Output every line of each entry below, reproduced without any changes.

** Opening RECORDED INFORMATION block **

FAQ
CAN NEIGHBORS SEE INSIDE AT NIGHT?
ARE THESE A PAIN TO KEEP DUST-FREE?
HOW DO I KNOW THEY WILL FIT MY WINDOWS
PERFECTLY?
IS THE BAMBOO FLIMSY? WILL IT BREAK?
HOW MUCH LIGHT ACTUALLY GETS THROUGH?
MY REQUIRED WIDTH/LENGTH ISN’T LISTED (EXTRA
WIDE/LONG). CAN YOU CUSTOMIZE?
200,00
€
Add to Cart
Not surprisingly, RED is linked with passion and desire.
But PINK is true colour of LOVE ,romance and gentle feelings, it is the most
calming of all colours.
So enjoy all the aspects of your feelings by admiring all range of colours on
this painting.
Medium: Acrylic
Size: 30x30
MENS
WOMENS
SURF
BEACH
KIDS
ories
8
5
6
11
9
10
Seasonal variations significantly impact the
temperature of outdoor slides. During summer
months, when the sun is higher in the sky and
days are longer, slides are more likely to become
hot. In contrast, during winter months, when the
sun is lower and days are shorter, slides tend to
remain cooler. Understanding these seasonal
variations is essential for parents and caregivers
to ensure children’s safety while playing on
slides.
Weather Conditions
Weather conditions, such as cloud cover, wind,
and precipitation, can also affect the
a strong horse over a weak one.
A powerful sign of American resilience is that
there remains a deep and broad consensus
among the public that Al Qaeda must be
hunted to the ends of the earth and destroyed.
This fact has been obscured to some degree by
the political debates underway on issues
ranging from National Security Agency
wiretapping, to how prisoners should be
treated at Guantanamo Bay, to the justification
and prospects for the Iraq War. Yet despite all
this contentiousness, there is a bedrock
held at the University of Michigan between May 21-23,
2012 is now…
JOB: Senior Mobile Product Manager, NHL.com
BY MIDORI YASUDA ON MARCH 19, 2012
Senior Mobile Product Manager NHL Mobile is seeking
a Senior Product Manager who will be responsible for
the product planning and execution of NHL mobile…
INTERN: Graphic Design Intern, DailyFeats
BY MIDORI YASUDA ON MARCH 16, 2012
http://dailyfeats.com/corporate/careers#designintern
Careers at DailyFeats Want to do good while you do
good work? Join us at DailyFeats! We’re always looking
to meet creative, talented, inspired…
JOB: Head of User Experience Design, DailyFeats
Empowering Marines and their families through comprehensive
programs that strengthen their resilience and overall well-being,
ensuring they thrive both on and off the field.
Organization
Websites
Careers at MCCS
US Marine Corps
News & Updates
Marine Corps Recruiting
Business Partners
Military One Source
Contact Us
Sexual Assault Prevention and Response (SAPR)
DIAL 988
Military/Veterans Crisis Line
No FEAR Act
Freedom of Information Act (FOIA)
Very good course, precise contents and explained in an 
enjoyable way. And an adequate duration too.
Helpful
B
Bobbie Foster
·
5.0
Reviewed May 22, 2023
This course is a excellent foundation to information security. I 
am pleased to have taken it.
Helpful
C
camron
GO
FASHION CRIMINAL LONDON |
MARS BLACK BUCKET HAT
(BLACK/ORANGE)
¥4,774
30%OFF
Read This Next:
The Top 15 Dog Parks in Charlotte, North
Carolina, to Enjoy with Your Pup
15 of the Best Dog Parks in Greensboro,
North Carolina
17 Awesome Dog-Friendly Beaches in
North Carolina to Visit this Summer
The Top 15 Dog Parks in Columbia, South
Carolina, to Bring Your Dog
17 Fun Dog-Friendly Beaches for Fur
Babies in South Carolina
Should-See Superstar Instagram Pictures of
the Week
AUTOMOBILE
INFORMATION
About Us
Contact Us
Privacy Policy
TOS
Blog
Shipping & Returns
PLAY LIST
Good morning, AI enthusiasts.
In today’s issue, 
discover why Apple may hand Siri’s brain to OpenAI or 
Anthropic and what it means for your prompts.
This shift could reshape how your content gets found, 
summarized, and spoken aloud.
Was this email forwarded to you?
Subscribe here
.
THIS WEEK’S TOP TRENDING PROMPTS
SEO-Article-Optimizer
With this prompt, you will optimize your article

** Closing RECORDED INFORMATION block **

§ **RESULT OF THE EXERCISE**:
FAQ
CAN NEIGHBORS SEE INSIDE AT NIGHT?
ARE THESE A PAIN TO KEEP DUST-FREE?
HOW DO I KNOW THEY WILL FIT MY WINDOWS
PERFECTLY?
IS THE BAMBOO FLIMSY? WILL IT BREAK?
HOW MUCH LIGHT ACTUALLY GETS THROUGH?
MY REQUIRED WIDTH/LENGTH ISN’T LISTED (EXTRA
WIDE/LONG). CAN YOU CUSTOMIZE?
200,00
€
Add to Cart
Not surprisingly, RED is linked with passion and desire.
But PINK is true colour of LOVE ,romance and gentle feelings, it is the most
calming of all colours.
So enjoy all the aspects of your feelings by admiring all range of colours on
this painting.
Medium: Acrylic
Size: 30x30
MENS
WOMENS
SURF
BEACH
KIDS
ories
8
5
6
11
9
10
Seasonal variations significantly impact the
temperature of outdoor slides. During summer
months, when the sun is higher in the sky and
days are longer, slides are more likely to become
hot. In contrast, during winter months, when the
sun is lower and days are shorter, slides tend to
remain cooler. Understanding these seasonal
variations is essential for parents and caregivers
to ensure children’s safety while playing on
slides.
Weather Conditions
Weather conditions, such as cloud cover, wind,
and precipitation, can also affect the
a strong horse over a weak one.
A powerful sign of American resilience is that
there remains a deep and broad consensus
among the public that Al Qaeda must be
hunted to the ends of the earth and destroyed.
This fact has been obscured to some degree by
the political debates underway on issues
ranging from National Security Agency
wiretapping, to how prisoners should be
treated at Guantanamo Bay, to the justification
and prospects for the Iraq War. Yet despite all
this contentiousness, there is a bedrock
held at the University of Michigan between May 21-23,
2012 is now…
JOB: Senior Mobile Product Manager, NHL.com
BY MIDORI YASUDA ON MARCH 19, 2012
Senior Mobile Product Manager NHL Mobile is seeking
a Senior Product Manager who will be responsible for
the product planning and execution of NHL mobile…
INTERN: Graphic Design Intern, DailyFeats
BY MIDORI YASUDA ON MARCH 16, 2012
http://dailyfeats.com/corporate/careers#designintern
Careers at DailyFeats Want to do good while you do
good work? Join us at DailyFeats! We’re always looking
to meet creative, talented, inspired…
JOB: Head of User Experience Design, DailyFeats
Empowering Marines and their families through comprehensive
programs that strengthen their resilience and overall well-being,
ensuring they thrive both on and off the field.
Organization
Websites
Careers at MCCS
US Marine Corps
News & Updates
Marine Corps Recruiting
Business Partners
Military One Source
Contact Us
Sexual Assault Prevention and Response (SAPR)
DIAL 988
Military/Veterans Crisis Line
No FEAR Act
Freedom of Information Act (FOIA)
Very good course, precise contents and explained in an 
enjoyable way. And an adequate duration too.
Helpful
B
Bobbie Foster
·
5.0
Reviewed May 22, 2023
This course is a excellent foundation to information security. I 
am pleased to have taken it.
Helpful
C
camron
GO
FASHION CRIMINAL LONDON |
MARS BLACK BUCKET HAT
(BLACK/ORANGE)
¥4,774
30%OFF
Read This Next:
The Top 15 Dog Parks in Charlotte, North
Carolina, to Enjoy with Your Pup
15 of the Best Dog Parks in Greensboro,
North Carolina
17 Awesome Dog-Friendly Beaches in
North Carolina to Visit this Summer
The Top 15 Dog Parks in Columbia, South
Carolina, to Bring Your Dog
17 Fun Dog-Friendly Beaches for Fur
Babies in South Carolina
Should-See Superstar Instagram Pictures of
the Week
AUTOMOBILE
INFORMATION
About Us
Contact Us
Privacy Policy
TOS
Blog
Shipping & Returns
PLAY LIST
Good morning, AI enthusiasts.
In today’s issue, 
discover why Apple may hand Siri’s brain to OpenAI or 
Anthropic and what it means for your prompts.
This shift could reshape how your content gets found, 
summarized, and spoken aloud.
Was this email forwarded to you?
Subscribe here
.
THIS WEEK’S TOP TRENDING PROMPTS
SEO-Article-Optimizer
With this prompt, you will optimize your article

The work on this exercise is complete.